Sarajewski dworzec kolejowy

Sławomir Kubisa
May 15, 2025
Bośnia i Hercegowina
Sarajewski dworzec kolejowy

Okazała i charakterystyczna budowla to jeden z symboli Sarajewa. Największy i najnowocześniejszy dworzec kolejowy na Bałkanach — tak czytałem o nim w naszej prasie w latach siedemdziesiątych. Nie wiem, czy była to do końca prawda w tamtym czasie — ale kiedy projekt rozpoczynał się zaledwie dwa lata po wojnie, zamiar był oczywisty.

Utrwalający swą władzę, czysto stalinowski jeszcze reżim komunistyczny, umieszczał w przestrzeni Sarajewa dobitny symbol swojej mocy i równoważenia komunikacyjnego republik. Zdarzyło się zatem coś podobnego do sytuacji z końca XIX wieku, kiedy Kállay postawił na skraju Baščaršiji przeskalowaną Vijecnićę.

Tu, przez długie dekady największa budowla Sarajewa — dworzec otwarty do użytku w roku 1952, który przekraczał znacznie realne potrzeby komunikacyjne miasta, nadawał mu nową rangę stolicy republiki na miarę Zagrzebia czy Belgradu. W latach siedemdziesiątych tę rangę podbiła jeszcze Skenderija.

Architektura budowli jest zastanawiająca, trudno jednoznacznie określić jej styl. Sprawa wyjaśnia się, gdy sięgnąć do historii samego projektu — geopolityka! Konkurs architektoniczny wygrali i do Sarajewa przejechali realizować budowę projektanci czechosłowaccy.

Przywieźli ze sobą ducha socrealizmu, ale nie zdążyli go skutecznie zrealizować do końca — bowiem w 1948 roku Jugosławia, prowadząca od początku niezależną od Rosji Sowieckiej politykę zewnętrzną i wewnętrzną wyrzucona została ze wspólnoty tak zwanych krajów socjalistycznych Europy, realizujących posłusznie linię Stalina. Czescy architekci zostali odwołani do kraju, a projekt dworca kończył rząd republiki z pomocą miejscowych projektantów.

Tych bardziej inspirował duch wciąż żywego na Zachodzie modernizmu. Budowla nosi więc przenikające się ślady obu architektonicznych stylów, choć całość — moim zdaniem — jest zdecydowanie modernistyczna.

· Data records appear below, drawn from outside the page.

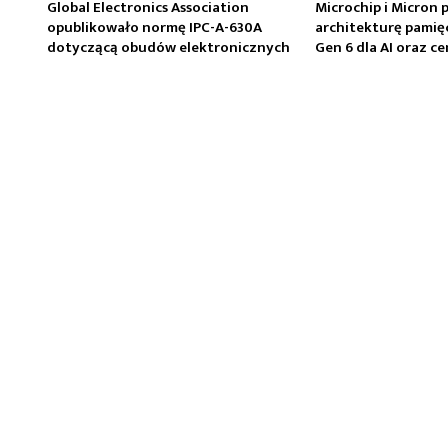
Global Electronics Association
Microchip i Micron 
opublikowało normę IPC-A-630A
architekturę pamię
dotyczącą obudów elektronicznych
Gen 6 dla AI oraz 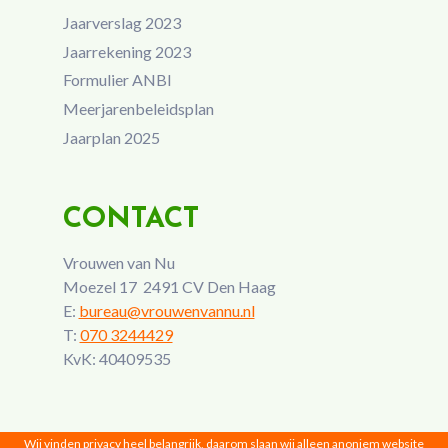
Jaarverslag 2023
Jaarrekening 2023
Formulier ANBI
Meerjarenbeleidsplan
Jaarplan 2025
CONTACT
Vrouwen van Nu
Moezel 17 2491 CV Den Haag
E:
bureau@vrouwenvannu.nl
T:
070 3244429
KvK: 40409535
Wij vinden privacy heel belangrijk, daarom slaan wij alleen anoniem website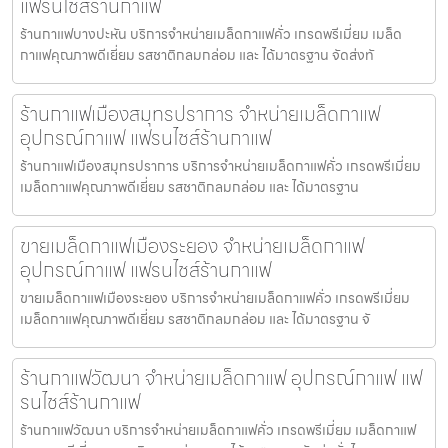
แฟรนไชส์ร้านกาแฟ
ร้านกาแฟบางปะหัน บริการจำหน่ายเมล็ดกาแฟคั่ว เกรดพรีเมี่ยม เมล็ด
กาแฟคุณภาพดีเยี่ยม รสชาติกลมกล่อม และ ได้มาตรฐาน จัดส่งทั
ร้านกาแฟเมืองสมุทรปราการ จำหน่ายเมล็ดกาแฟ
อุปกรณ์กาแฟ แฟรนไชส์ร้านกาแฟ
ร้านกาแฟเมืองสมุทรปราการ บริการจำหน่ายเมล็ดกาแฟคั่ว เกรดพรีเมี่ยม
เมล็ดกาแฟคุณภาพดีเยี่ยม รสชาติกลมกล่อม และ ได้มาตรฐาน
ขายเมล็ดกาแฟเมืองระยอง จำหน่ายเมล็ดกาแฟ
อุปกรณ์กาแฟ แฟรนไชส์ร้านกาแฟ
ขายเมล็ดกาแฟเมืองระยอง บริการจำหน่ายเมล็ดกาแฟคั่ว เกรดพรีเมี่ยม
เมล็ดกาแฟคุณภาพดีเยี่ยม รสชาติกลมกล่อม และ ได้มาตรฐาน จั
ร้านกาแฟวัฒนา จำหน่ายเมล็ดกาแฟ อุปกรณ์กาแฟ แฟ
รนไชส์ร้านกาแฟ
ร้านกาแฟวัฒนา บริการจำหน่ายเมล็ดกาแฟคั่ว เกรดพรีเมี่ยม เมล็ดกาแฟ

Sarajewskie wspomnienia mówią o kolorowej, zatłoczonej hali dworca, opisują to miejsce jako niemal serce Europy, z bezpośrednimi połączeniami do Paryża, Wiednia czy Budapesztu. Była w tym pewna charakterystyczna przesada, jednak dworzec nigdy nie stał tak pusty jak teraz.

Kiedy wchodzę do wielkiej hali słyszę jedynie echa własnych kroków pod rozpiętym wysoko, jakby namiotowym stropem. Posadzka pocięta siatką cieni rzucanych przez ramy wielkich okien, puste stoliki przy dworcowym bufecie.

Okładzina kamienna ścian przypomina nasze trawertyny, też częste na stacjach. Tabliczka umieszczona na ścianie informuje, że sieć linii kolejowych w Bośni i Hercegowinie w latach 2006-2007 odtwarzana była z pomocą funduszu EUFOR.

Na ścianach szczytowych pysznią się wielkie kolorowe reklamy — tylko kto je ogląda? No jak to — są przecież pociągi w rozkładzie jazdy: do Zenicy, Maglaja, Visoko, Pazarića i najdalej, przez Mostar do Čapljiny.

Czyli wzdłuż Bosny na północ i wzdłuż Neretwy na południe, do granicy z Dalmacją. Nie ma Wiednia, nie ma Belgradu. Nie ma nawet Banja Luki. To skutek podziału kraju na dwie, całkiem sobie obce części.